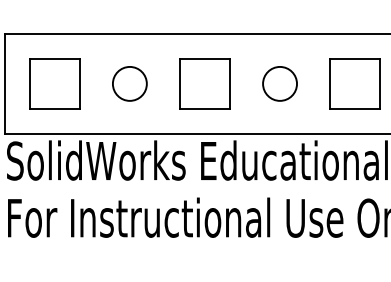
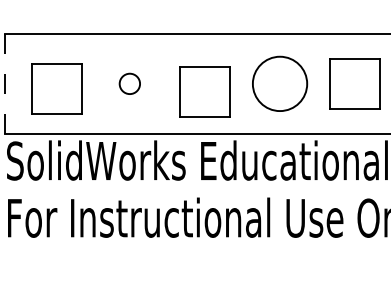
line at (4, 83): solid -> dashed
part at (54, 83) position: (54, 83) -> (56, 88)
circle at (129, 83) diameter: 34 px -> 20 px
part at (204, 83) position: (204, 83) -> (204, 91)
circle at (280, 83) diameter: 34 px -> 54 px
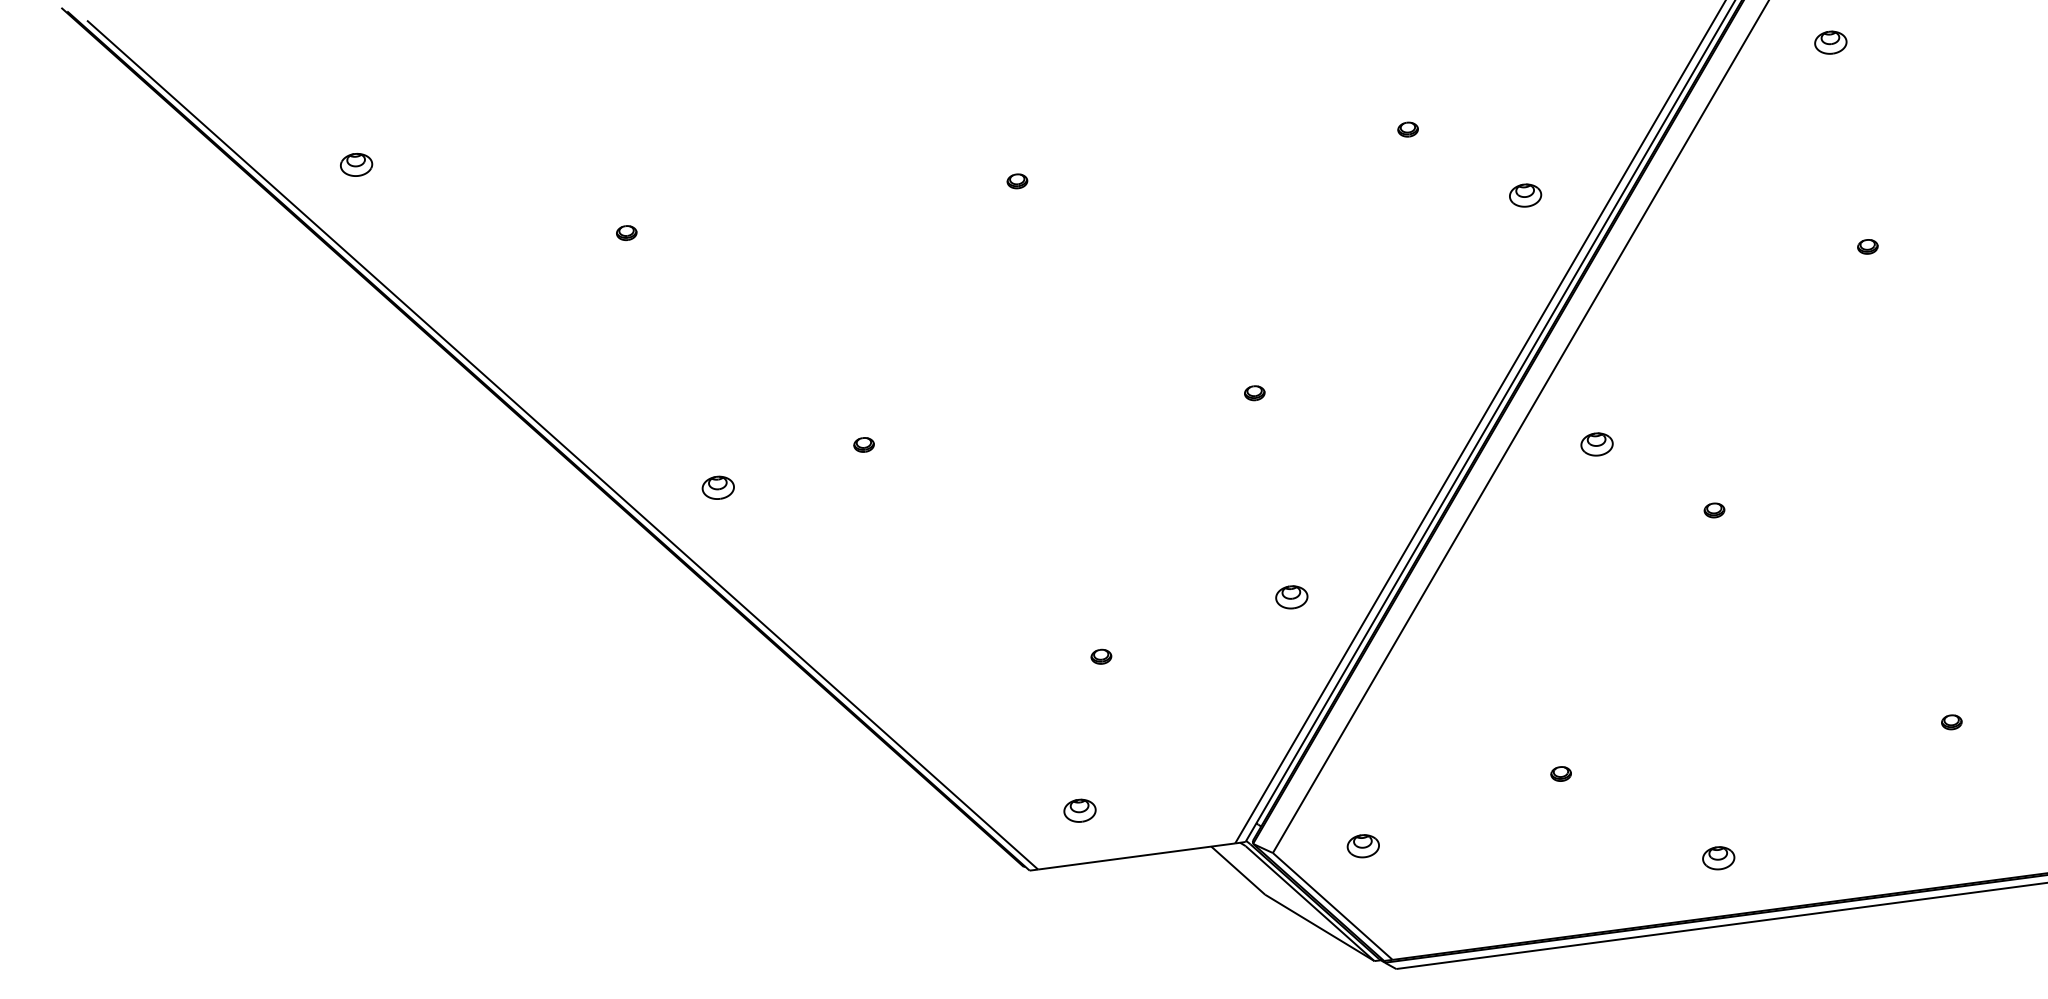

──────────────────────────────

* What you have to do
Copy out every difference row above character for character, leaving out the pictures.

* Answer for the task
line at (4, 83): solid -> dashed
part at (54, 83) position: (54, 83) -> (56, 88)
circle at (129, 83) diameter: 34 px -> 20 px
part at (204, 83) position: (204, 83) -> (204, 91)
circle at (280, 83) diameter: 34 px -> 54 px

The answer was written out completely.